Stored data entries:
BEGIN
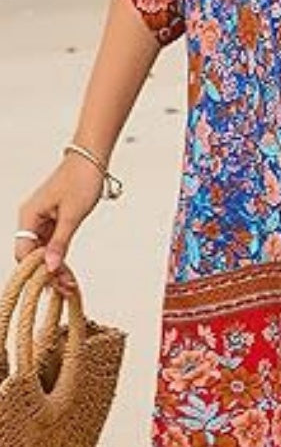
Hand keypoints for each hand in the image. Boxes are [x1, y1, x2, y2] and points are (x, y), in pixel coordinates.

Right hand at [14, 153, 104, 294]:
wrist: (92, 158)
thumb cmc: (81, 179)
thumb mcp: (73, 215)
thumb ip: (60, 242)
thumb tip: (49, 267)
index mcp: (29, 216)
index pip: (24, 253)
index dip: (37, 270)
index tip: (54, 283)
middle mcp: (31, 218)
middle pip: (31, 254)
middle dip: (46, 272)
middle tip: (65, 288)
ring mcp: (41, 219)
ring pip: (41, 250)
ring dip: (54, 266)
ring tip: (69, 283)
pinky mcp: (53, 218)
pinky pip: (50, 242)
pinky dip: (58, 255)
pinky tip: (67, 269)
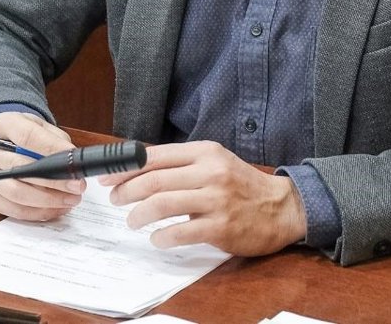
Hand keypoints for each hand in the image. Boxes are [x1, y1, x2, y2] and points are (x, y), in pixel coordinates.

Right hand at [0, 112, 84, 220]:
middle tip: (77, 186)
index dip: (52, 149)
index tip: (72, 159)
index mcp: (3, 124)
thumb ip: (56, 139)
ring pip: (17, 193)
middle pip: (21, 168)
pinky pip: (14, 209)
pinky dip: (38, 212)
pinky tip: (56, 208)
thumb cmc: (27, 135)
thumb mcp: (41, 126)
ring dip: (48, 200)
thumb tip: (72, 159)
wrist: (4, 144)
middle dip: (55, 180)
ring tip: (70, 199)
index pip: (27, 136)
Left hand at [101, 141, 306, 256]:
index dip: (127, 168)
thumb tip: (139, 170)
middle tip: (116, 201)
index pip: (155, 156)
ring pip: (162, 204)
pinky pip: (180, 232)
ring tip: (132, 221)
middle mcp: (210, 172)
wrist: (281, 208)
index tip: (109, 178)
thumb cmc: (241, 186)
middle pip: (154, 180)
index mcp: (205, 152)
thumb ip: (182, 164)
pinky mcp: (221, 226)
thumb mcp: (215, 162)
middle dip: (126, 192)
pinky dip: (162, 237)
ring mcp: (216, 200)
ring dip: (139, 215)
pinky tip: (157, 238)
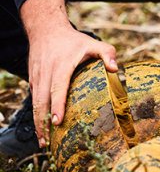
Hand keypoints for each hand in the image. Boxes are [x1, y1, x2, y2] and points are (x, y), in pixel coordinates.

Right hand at [21, 0, 117, 145]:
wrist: (46, 29)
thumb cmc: (73, 40)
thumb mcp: (92, 43)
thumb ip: (107, 53)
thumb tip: (115, 69)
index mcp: (60, 67)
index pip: (57, 88)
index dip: (57, 106)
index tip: (58, 121)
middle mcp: (45, 74)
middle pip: (41, 101)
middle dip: (43, 122)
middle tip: (47, 142)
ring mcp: (36, 78)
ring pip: (35, 103)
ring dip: (38, 123)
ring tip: (43, 142)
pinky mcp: (32, 80)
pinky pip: (33, 100)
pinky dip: (36, 115)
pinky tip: (41, 129)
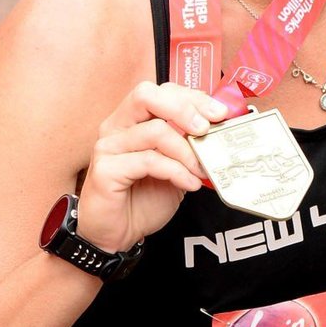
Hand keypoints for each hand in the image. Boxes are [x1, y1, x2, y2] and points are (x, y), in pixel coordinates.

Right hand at [77, 82, 227, 252]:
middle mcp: (116, 126)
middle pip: (148, 95)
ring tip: (201, 171)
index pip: (161, 91)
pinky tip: (188, 184)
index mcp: (132, 120)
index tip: (219, 113)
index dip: (192, 97)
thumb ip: (189, 146)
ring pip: (154, 131)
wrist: (116, 235)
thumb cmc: (142, 199)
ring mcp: (108, 146)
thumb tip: (220, 132)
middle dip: (184, 108)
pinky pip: (148, 161)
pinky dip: (175, 171)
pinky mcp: (105, 169)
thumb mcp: (175, 167)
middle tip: (206, 129)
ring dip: (186, 151)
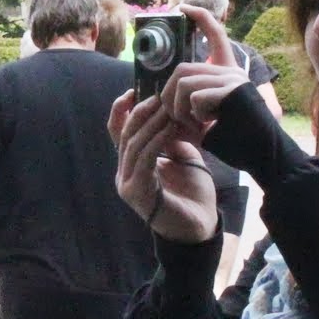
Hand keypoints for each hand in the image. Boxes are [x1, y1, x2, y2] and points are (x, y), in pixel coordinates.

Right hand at [110, 91, 219, 243]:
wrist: (200, 227)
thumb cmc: (193, 195)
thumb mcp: (183, 157)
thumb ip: (171, 139)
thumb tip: (168, 117)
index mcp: (131, 165)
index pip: (117, 133)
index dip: (121, 110)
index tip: (133, 90)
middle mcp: (123, 173)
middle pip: (125, 135)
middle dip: (140, 112)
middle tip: (157, 95)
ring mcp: (127, 184)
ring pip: (133, 144)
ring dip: (150, 123)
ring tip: (166, 107)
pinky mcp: (137, 191)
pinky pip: (145, 158)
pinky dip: (157, 140)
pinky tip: (169, 127)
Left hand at [157, 5, 250, 139]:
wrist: (263, 153)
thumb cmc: (233, 140)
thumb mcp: (203, 121)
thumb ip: (184, 109)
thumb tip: (155, 102)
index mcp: (226, 73)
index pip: (216, 34)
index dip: (201, 17)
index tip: (184, 7)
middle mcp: (231, 70)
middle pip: (181, 70)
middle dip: (168, 97)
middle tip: (176, 119)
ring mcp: (233, 78)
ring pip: (183, 83)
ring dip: (179, 109)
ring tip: (194, 126)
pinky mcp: (233, 89)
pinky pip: (196, 97)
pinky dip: (194, 115)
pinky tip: (209, 125)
END
What is required »
In the data above, find the line containing "pinky mcp: (32, 80)" and the line containing "middle pip: (148, 95)". Copy exactly the stretch from the first through the second, both included, leaving out any picture.

Solution to this problem »
pinky mcp: (32, 80)
pinky pip: (33, 100)
pinky dip: (36, 115)
pinky tip: (41, 129)
Hand keypoints for each hand in the image. Boxes are [x1, y1, x2, y2] and points are (x, y), in pixel coordinates.

Right hand at [77, 82, 227, 252]:
middle mcp: (116, 126)
middle pip: (148, 95)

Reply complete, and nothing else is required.